Finding family photo clues is an important skill for any genealogist. Clues usually lie inside family photos every genealogist possesses. Learn about resources for family photo clues using the main image (above).
Clue 1: Recognizable People
I found my grandmother (blue frame) and her sister Louise and mother Anna (green frame) right away. But, the rest of the people in this photo were unknown to me when I first found this family photo.
Clue 2: Physical Surroundings
At first, I assumed that the location of this photograph was the same as other family photos taken on front steps. The photo at right features my great-grandmother Anna, grandmother Frieda, and her siblings. Taken at 324 Marshfield in Chicago from the (cropped) house number, this address corresponds with their 1910 census address.
But, was this new family photo taken at the same house? A different handrail and entryway told me this was not 1910 and not Marshfield Avenue. And yet from the those gathered together in the main family photo, I know it was taken in Chicago, Illinois.
Clue 3: Sunday Best
I lingered a long time at the cute little girls on the bottom step of the main photo. They practically vibrate excitement.
Clearly they were wearing their Sunday best; clock those wonderful shoes and flower headbands. And then I realized this was my third clue: everyone wearing finery and smiling. A holiday? Or bigger occasion?
Clue 4: Climbing My Own Tree
As I examined the unknown faces in this family photo, something clicked. I recalled another photo from my Swedish family line. I had scanned a signed and dated portrait of Axel Einar Ignander Israëlsson from 1925. Finding it using metadata was a snap.

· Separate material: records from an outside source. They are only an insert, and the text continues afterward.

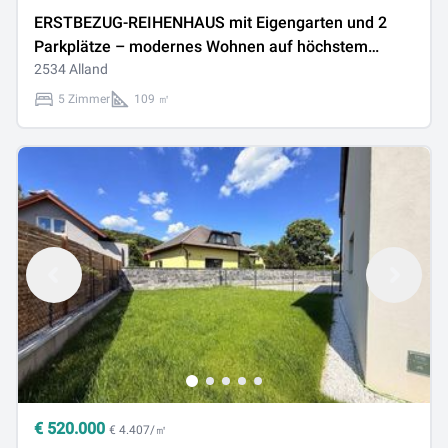
ERSTBEZUG-REIHENHAUS mit Eigengarten und 2
Parkplätze – modernes Wohnen auf höchstem
Niveau
2534 Alland
5 Zimmer
109 ㎡
€
520.000
€ 4.407/㎡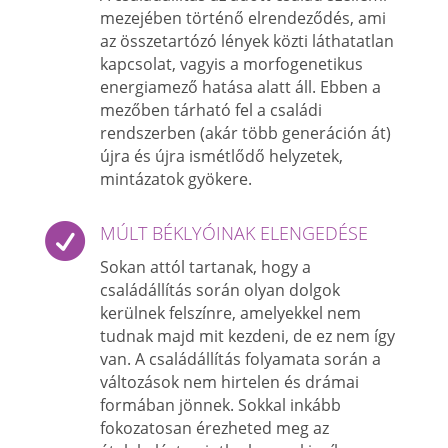
mezejében történő elrendeződés, ami
az összetartózó lények közti láthatatlan
kapcsolat, vagyis a morfogenetikus
energiamező hatása alatt áll. Ebben a
mezőben tárható fel a családi
rendszerben (akár több generáción át)
újra és újra ismétlődő helyzetek,
mintázatok gyökere.

MÚLT BÉKLYÓINAK ELENGEDÉSE
Sokan attól tartanak, hogy a
családállítás során olyan dolgok
kerülnek felszínre, amelyekkel nem
tudnak majd mit kezdeni, de ez nem így
van. A családállítás folyamata során a
változások nem hirtelen és drámai
formában jönnek. Sokkal inkább
fokozatosan érezheted meg az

Axel’s father, Per Israël Larsson, stayed in Sweden. He was the only one of my great-grandmother’s siblings who did so. Per Israël and his wife had one surviving child, the same Axel Einar Ignander Israëlsson. Finding family photo clues in this main photo revealed Axel Einer sitting on the front steps (red frame).
Axel Einer came all the way from Lindesberg, Örebro, Sweden, to visit his relatives in Chicago! I’m thrilled that my grandmother Frieda was able to meet her Swedish first cousin in person. Who is seated next to Axel Einar? Perhaps his mother, Matilda Elisabet Eriksdotter? Note made to continue researching this idea in passenger lists.
Clue 5: Relative Ages
Axel Einar was born 15 Jun 1902 at Björklund, the family homestead near Lindesberg, Örebro, Sweden. My grandmother was born on 30 Dec 1896 in Chicago, a posthumous child. Axel Einar probably did not travel as an unaccompanied minor. World War I would have restricted Scandinavian-US travel. So, I think this photo was taken about 1920.
Clue 6: Addresses
I reviewed census and city directory records I’d saved for this family line. In 1920, my grandmother’s brother, Ernie, was living at 5811 Byron Street. He had married in 1912 and moved to this address with his new wife, Myrtle Ida Benson.
They stayed here for several years, which was unusual. Other Hann family addresses were very temporary, as the family still struggled financially after the premature death of Gottfried Hann. .
Happily, Google Maps revealed the original house at 5811 Byron Street (on the right) was still standing. The original porch railings, steps, and entryway were evident (purple frames}.
The original porch pillars, however, had changed. The family photo at top showed half-stone/half-wood pillars were original to the neighborhood. (See house at left). But the porch pillars at 5811 Byron Street were changed to the then-popular rough-hewn stone Richardsonian Romanesque style.
Finding the original house relatively intact was a great boon. So many of my immigrant Chicago ancestors lived close to the Loop in poor housing. Long ago these hovels were demolished and replaced with expensive condos.
Clue 7: Photographer
One thing that struck me about all the photographs of my Swedish-American line was the care that was taken to document events: New Year’s, slumber parties, family gatherings. All seemed to be documented by professional photographers.
As I looked at this image for family photo clues, I realized that this was no Brownie Box snapshot. This family event was so important that a professional photographer was hired. I could tell because the original print of family photo survived on a cardboard mount.
Important clues can be found by examining the mount of any original photograph. The Smithsonian used graduate library science student-interns like me to examine these photographic mounts and compile a database to help date photos.. The size, color, and photographer’s imprint (embossed, stamped, other) of the mount often contained important clues.
So when I examined the mount on the original photograph, it had no photographer’s studio imprint on the front. But on the verso (back) of the mounted image, I found a stamp for R.T. Benson & Co. of Chicago.
Finding Family Photo Clues
Benson! Suddenly things made sense. I’d spent quite a bit of time un-Anglicizing Benson to Bengtsson in a collateral Swedish line. When I searched my tree, there was a Rudolf Theodore Benson, a peer of my grandmother, Frieda Hann. However, they were not related.
But Myrtle Ida Benson was the wife of Ernie Hann. And they both lived at 5811 Byron Street in Chicago. R.T. Benson, Myrtle’s brother, was the photographer for this image and probably many others.
So, when Rudolf’s sister Myrtle Ida Benson Hann and her husband Ernie entertained Axel Einar Ignander Israëlsson from Sweden, the whole family was invited to Byron Street. And they were photographed.